Viewing genome size across land-plant phylogeny reveals a dynamic pattern of genome size evolution, with an increase in genome size coincident with the origin of vascular plants, subsequent independent genome reductions in Selaginella and angiosperms, and further increases within some groups of angiosperms (such as monocots; Figure 1). Genome sizes are labile even within gymnosperms; from a large ancestral gymnosperm genome, independent increases occurred in Ephedra (a gnetophyte), Pinaceae, Pinus, and two non-Pinaceae conifers (Sciadopitys and Sequoia, the latter the only known polyploid conifer), and reduction in Gnetum (a gnetophyte), Ginkgo, and most non-Pinaceae conifers . Monilophytes typically have very large genomes and high chromosome numbers, features typically attributed to ancient WGD. Although recent episodes of polyploidy have been documented in many fern genera, there is no compelling evidence for ancient WGD in any monilophyte lineage.
These patterns of genome size change raise intriguing questions about the evolution of plant genomes. Through analysis of the P. abies genome, we now know that conifer genomes have expanded through proliferation of LTR-RTs, but does that mechanism apply to other large genomes, such as those of other gymnosperms and monilophytes, especially Psilotaceae and Ophioglossaceae, which have even larger genomes than conifers? Are the large monilophyte genomes comparable in structure and function to the P. abies genome? Do other large plant genomes also have long introns, similar to P. abies? What are the ancestral features of vascular plant genomes? Is genomic obesity the result of LTR-RTs retained from the ancestral vascular plants? What is the structural and functional role of the large chromosomes associated with large genomes? What role, if any, has ancient WGD played in the evolution of large monilophyte genomes? Reductions in genome size have occurred independently in gymnosperms (for example Gnetum), monilophytes (for example, Azolla, a water fern), and angiosperms: did genome downsizing occur by the same mechanism, for example, by repression of transposable element expansion coupled with loss of genetic material?

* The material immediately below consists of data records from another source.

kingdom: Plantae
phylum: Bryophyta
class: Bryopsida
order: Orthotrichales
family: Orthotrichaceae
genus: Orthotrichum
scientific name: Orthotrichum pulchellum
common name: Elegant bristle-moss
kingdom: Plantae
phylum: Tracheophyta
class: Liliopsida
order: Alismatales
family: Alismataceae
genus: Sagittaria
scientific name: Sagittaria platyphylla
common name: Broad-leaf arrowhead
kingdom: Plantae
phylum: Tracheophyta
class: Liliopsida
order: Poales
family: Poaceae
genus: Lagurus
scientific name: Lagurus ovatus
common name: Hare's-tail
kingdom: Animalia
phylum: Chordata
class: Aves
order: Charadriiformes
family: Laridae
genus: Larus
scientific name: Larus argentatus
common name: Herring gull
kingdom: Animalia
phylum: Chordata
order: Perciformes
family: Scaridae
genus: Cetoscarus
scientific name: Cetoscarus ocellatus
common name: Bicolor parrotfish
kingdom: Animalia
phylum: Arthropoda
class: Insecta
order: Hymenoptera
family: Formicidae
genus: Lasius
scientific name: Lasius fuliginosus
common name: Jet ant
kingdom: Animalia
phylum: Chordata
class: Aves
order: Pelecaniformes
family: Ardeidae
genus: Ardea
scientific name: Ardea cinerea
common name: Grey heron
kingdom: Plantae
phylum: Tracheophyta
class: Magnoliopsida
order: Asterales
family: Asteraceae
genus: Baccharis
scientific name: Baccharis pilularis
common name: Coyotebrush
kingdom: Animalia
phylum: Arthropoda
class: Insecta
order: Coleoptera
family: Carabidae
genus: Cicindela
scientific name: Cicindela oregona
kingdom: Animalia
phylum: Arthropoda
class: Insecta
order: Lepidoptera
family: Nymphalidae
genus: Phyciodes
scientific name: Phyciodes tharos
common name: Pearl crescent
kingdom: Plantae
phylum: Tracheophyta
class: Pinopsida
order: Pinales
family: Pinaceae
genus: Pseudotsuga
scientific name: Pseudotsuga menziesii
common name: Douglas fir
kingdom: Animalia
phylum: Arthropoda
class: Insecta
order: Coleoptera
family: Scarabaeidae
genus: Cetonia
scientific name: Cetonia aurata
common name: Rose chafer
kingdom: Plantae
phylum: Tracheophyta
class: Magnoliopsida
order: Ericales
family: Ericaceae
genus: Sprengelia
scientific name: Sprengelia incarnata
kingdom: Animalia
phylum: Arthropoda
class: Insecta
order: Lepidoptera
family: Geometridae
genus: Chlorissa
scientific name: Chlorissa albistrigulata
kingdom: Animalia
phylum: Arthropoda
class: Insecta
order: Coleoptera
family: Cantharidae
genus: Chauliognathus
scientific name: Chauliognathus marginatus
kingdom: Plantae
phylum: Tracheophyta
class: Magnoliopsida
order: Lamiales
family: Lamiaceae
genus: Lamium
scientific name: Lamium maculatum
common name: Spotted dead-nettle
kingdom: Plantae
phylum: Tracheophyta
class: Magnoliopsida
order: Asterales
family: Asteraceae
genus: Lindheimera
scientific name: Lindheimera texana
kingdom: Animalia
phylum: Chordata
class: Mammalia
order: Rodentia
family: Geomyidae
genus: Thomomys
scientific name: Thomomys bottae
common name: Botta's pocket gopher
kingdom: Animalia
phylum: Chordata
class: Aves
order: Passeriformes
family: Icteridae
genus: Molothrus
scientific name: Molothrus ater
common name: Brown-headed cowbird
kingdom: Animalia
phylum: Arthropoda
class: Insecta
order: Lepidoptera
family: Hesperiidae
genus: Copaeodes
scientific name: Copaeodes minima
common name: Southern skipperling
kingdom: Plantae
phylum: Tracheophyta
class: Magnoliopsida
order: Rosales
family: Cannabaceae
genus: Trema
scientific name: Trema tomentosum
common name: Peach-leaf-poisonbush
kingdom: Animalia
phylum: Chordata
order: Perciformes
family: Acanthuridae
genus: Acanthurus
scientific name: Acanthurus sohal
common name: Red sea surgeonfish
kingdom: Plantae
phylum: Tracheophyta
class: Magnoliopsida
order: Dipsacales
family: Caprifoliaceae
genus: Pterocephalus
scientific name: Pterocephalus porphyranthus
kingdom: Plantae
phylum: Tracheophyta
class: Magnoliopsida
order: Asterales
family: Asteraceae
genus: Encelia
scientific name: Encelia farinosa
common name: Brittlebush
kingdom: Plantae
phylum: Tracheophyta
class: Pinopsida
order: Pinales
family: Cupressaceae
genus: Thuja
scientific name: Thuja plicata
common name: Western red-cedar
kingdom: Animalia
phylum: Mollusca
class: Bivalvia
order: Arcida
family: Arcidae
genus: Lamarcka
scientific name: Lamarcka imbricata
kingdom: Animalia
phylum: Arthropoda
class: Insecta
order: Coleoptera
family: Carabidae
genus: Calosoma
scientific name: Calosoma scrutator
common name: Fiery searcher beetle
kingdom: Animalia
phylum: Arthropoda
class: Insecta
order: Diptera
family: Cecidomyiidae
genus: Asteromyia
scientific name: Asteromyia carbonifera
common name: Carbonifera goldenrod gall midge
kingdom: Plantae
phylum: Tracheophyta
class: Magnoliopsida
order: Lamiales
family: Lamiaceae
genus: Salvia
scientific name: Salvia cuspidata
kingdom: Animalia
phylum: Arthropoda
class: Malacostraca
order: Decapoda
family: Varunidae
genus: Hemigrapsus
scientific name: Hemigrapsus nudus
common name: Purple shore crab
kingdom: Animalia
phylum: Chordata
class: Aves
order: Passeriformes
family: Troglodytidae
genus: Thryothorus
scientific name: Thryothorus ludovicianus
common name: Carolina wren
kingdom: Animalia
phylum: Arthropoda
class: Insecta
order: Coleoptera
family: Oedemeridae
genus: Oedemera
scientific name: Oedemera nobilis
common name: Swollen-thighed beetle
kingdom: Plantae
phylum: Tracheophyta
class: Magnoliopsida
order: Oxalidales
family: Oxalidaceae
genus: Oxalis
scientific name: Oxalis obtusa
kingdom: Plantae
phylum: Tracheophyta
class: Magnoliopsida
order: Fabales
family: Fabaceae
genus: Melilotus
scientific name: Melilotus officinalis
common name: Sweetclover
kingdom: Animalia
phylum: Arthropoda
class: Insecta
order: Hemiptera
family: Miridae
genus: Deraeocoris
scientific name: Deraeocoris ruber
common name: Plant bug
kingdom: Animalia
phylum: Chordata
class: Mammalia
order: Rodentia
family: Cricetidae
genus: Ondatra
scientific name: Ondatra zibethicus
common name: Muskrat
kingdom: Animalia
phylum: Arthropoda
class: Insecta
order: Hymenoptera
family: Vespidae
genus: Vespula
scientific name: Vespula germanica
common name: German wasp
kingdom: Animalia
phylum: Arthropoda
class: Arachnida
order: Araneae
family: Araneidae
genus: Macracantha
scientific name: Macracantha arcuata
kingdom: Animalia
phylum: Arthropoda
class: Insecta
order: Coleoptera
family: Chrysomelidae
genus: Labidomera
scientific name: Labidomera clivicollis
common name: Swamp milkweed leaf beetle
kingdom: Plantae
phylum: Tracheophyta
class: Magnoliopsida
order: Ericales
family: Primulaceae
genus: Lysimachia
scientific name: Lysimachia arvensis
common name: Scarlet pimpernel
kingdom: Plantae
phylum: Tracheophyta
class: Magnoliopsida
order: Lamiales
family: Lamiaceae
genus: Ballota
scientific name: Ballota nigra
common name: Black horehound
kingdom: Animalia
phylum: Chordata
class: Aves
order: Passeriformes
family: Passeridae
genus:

With the P. abies genome as a reference, analysis of genomes from a cycad, Ginkgo, gnetophyte, and other conifers could reveal how many features of the P. abies genome are actually shared, ancestral features of all gymnosperms and which are unique to conifers. Inclusion of a leptosporangiate fern (Ceratopteris) and a member of Marattiales (Angiopteris), both of which have some genetic resources, and of a lycophyte with a large genome (Lycopodium) would facilitate testing hypotheses of ancestral patterns of genomic change in vascular plants and their underlying mechanisms.
Genome sequences carry the keys to understanding genotype-to-phenotype relationships - for features as diverse as morphological characters, biochemical pathways, transcriptional networks, stress response, and more. Increased strategic sampling of plant genomes from across land plants and their green algal relatives will yield unparalleled information on the genes and gene families responsible for the major transitions in plant evolutionary history - the move onto land and the origins of vascular tissue, seeds, and flowers - as well as the genes controlling traits that could be harnessed for human benefit.